Selling tickets with Lennon’s name on the bill was hardly a concern—the three-dollar entry fee was remarkably low even by 1971 standards—and the show sold out within a few hours. Andrews said that the modest price was at Sinclair’s insistence, a “for the people” philosophy he later regretted.
“We had a breakeven budget and nobody got paid,” Andrews says. “I wanted to charge twenty bucks, gross $300,000, and we’d sell out in the same amount of time. You don’t get too many opportunities to present John Lennon.”
As in New York, Lennon hoped to downplay his fame, to be one of the street people in the college town’s hip stores and bustling downtown. Lennon spent part of the afternoon wandering through the shops, including some time with star-struck musicians in the Herb David Guitar Studio at the corner of Liberty and Fourth Street. There was no fanfare, owner David told the Ann Arbor Chronicle; Lennon simply walked in, so unassuming that at first he wasn’t recognized by some of the people in the store.16
The owner knew perfectly well who was standing in his shop. “Hi John,” David said before introducing himself.
“I’m not John. I’m his cousin,” Lennon grinned in response.
“Hello cousin,” David smiled back, and invited Lennon to relax and sit in a simple wooden chair. Lennon spent more than an hour in the store, at one point playing guitar to the delight of stunned customers. (The chair remained in place four decades later. A cardboard sign read, John Lennon sat here in 1971, a museum-worthy piece revered like presidential memorabilia.)
By evening Lennon was backstage at Crisler, where he patiently showed guitar chords to his improvised band. Satisfied that his support group understood the songs as well as could be reas
onably expected, Lennon waited to close the show.
It was a long wait. The program began shortly after seven p.m. with the poet Allen Ginsberg, whose ballad of Sinclair had been given to Lennon as background information on the cause. It seemed a joint was lit each time John Sinclair’s name was invoked, as smoke clouds formed in the arena that lingered through the long night. The next seven hours featured musical performances by local favorite Bob Seger, Teegarden and Van Winkle, Phil Ochs, Commander Cody and His Lost Planet Airmen (“Hot Rod Lincoln”), the Up, and jazz saxophonist Archie Shepp. While instruments and amplifiers were rotated between acts, the audience heard revolutionary rhetoric from Rennie Davis, Bobby Seale, Jerry Rubin, and others who had come to Ann Arbor to free an imprisoned pothead; each of the speakers also brought his own take on the Movement’s priorities.
Davis gave an impassioned speech that put our government’s hypocrisy in perspective: since Sinclair began his sentence two years earlier, American forces—under Nixon’s orders—had dropped bombs on Southeast Asia at the rate of “two and a half Hiroshima’s a week”—at the same time as the administration tried to convince America that the war was winding down.17
Black Panther cofounder Seale let loose a free-verse, poetic rant on the “historical pollution” of war, hunger, murder, injustice—a rhythmic chant that long predated the cadence of rap: “The only solution to pollution is a people’s humane revolution!”

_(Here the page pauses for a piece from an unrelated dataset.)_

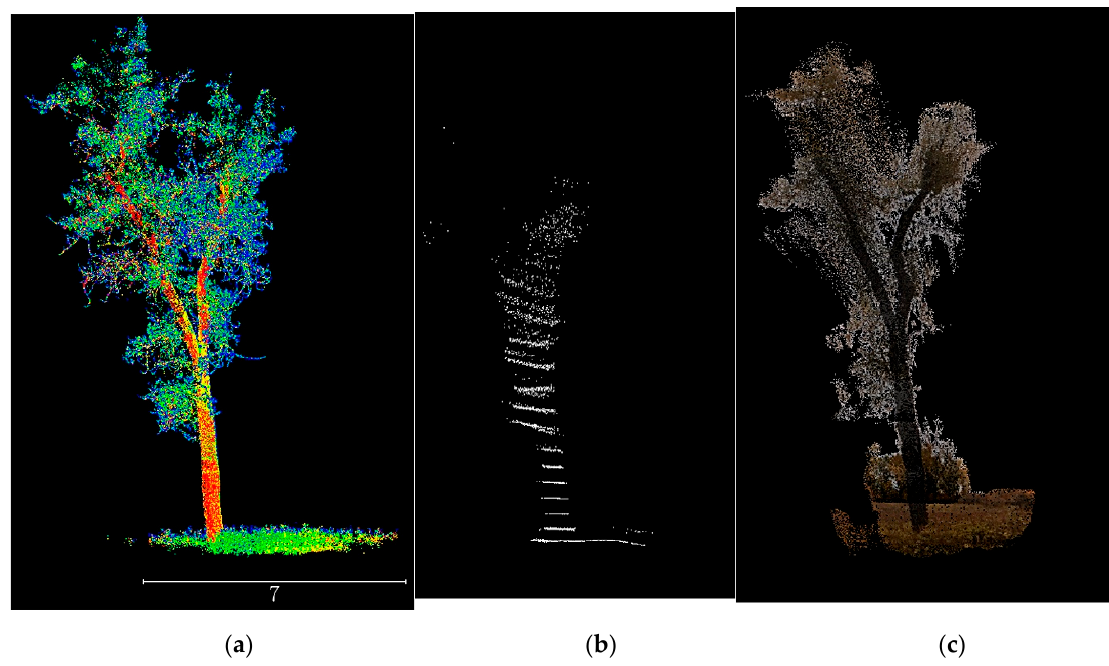
Figure 9. Example tree point clouds from ( a ) TLS scans, ( b ) Leddar-only point clouds, and ( c ) fusion-based dense point clouds.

Rubin was typically excited, and made sweeping pronouncements on the state of the hippie union. “To all the people who say the Movement, the revolution is over, they ought to see what’s going on right here,” Rubin observed. “It doesn’t look over to me.”
Perhaps the most intriguing of Rubin’s statements—at least for certain members of the audience—were speculations on what might take place the following year at the 1972 Republican Convention, which at the time was scheduled to be held in California.